Do remember that the most apocalyptic predictions you see in the media are unlikely to come to pass. Apocalyptic predictions seem to be a feature of bear market periods -- some experts believe that a spike in doomsaying is a sign that the bottom is nigh, and yes, some people try to track this sort of thing. You and I are best served by shrugging it off.

(If all else fails and you can't escape the feeling that the Second Great Depression is upon us, do remember that even during the original much-ballyhooed Depression, most of the economy recovered after seven years or so. No economic condition is permanent.)

Do be somewhat conservative with new investments -- but do keep investing. I've been saying that this is a great time to pick up dividend-paying blue chips, the kinds of stocks you can hold for decades. I'll totally understand if you want to avoid JPMorgan Chase (NYSE: JPM), Goldman Sachs (NYSE: GS), or Bank of New York Mellon (NYSE: BK) for a while. But I think stocks like Pfizer (NYSE: PFE) and Automatic Data Processing (NYSE: ADP) -- which are both somewhat recession-resistant, pay good dividends, and are likely to be around for the long haul -- are worth a look at these prices, as are beaten-up stalwarts like Starbucks (Nasdaq: SBUX) and American Express (NYSE: AXP), both of which I bought recently.
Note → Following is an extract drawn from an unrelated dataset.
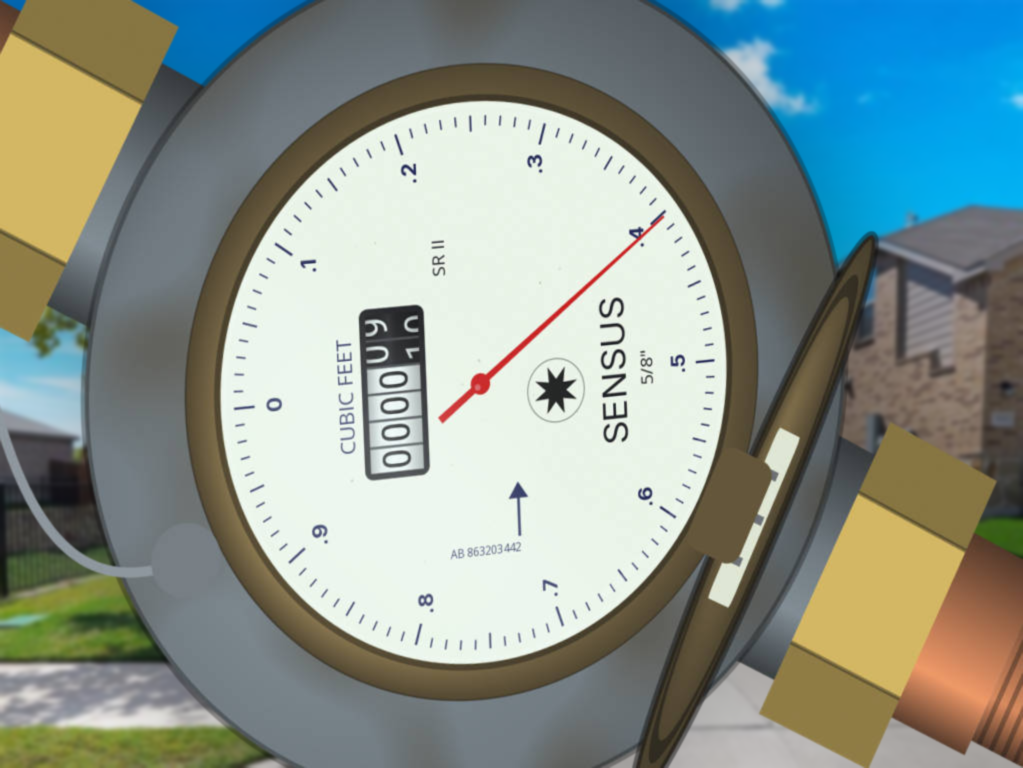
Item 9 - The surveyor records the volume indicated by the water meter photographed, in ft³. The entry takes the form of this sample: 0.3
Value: 9.40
Do keep contributing to your 401(k), do keep dollar-cost averaging into long-term investments like index funds, and do keep the long term in mind.
The list of don'ts What fun is a list of Dos without a list of Don'ts?
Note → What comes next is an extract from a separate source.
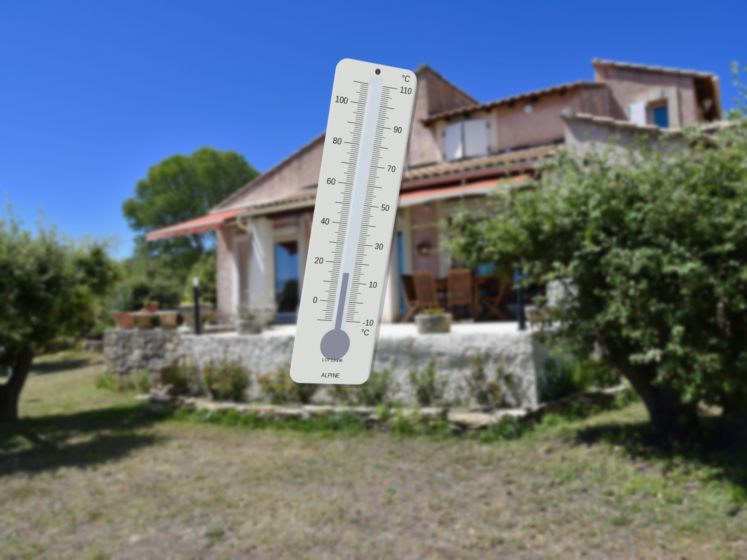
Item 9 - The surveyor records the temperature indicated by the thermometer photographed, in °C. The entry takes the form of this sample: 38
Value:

Don't completely bail out of stocks. Dial down your risk level if you must, but remember that market turnarounds tend to be sudden and sharp -- you don't want to be chasing that train when it comes.

At the same time, don't be too aggressive with smaller growth stocks unless the argument for them is really, really compelling -- and takes economic uncertainty into account. Forward earnings projections, never worth putting much faith in, are particularly worthless in the face of an extended period of economic turmoil.

Don't try to rebalance your portfolio right now. I heard an investment advisor on a local radio station suggest rebalancing at the height of the volatility last week. That seems like a bad idea to me. Rebalancing involves selling investments that have gone up and buying more of those that have gone down. In a highly volatile market, that seems likely to be frustrating at best -- and possibly a very bad idea.

Don't hold your employer's stock. This isn't a good idea any time, but it's a particularly bad one now. If your company hits the skids and you get laid off, that's bad, but at least your 401(k) will be OK -- unless it's built around the same company. Diversify your risks, both in your portfolio and with the rest of your finances.

And most importantly ... Don't panic.

Panic leads folks to make all kinds of bad decisions. Now is an excellent time to skip the business section of the paper, turn off CNBC, and go for a walk or something instead. The market's story will unfold whether we're paying attention to it or not.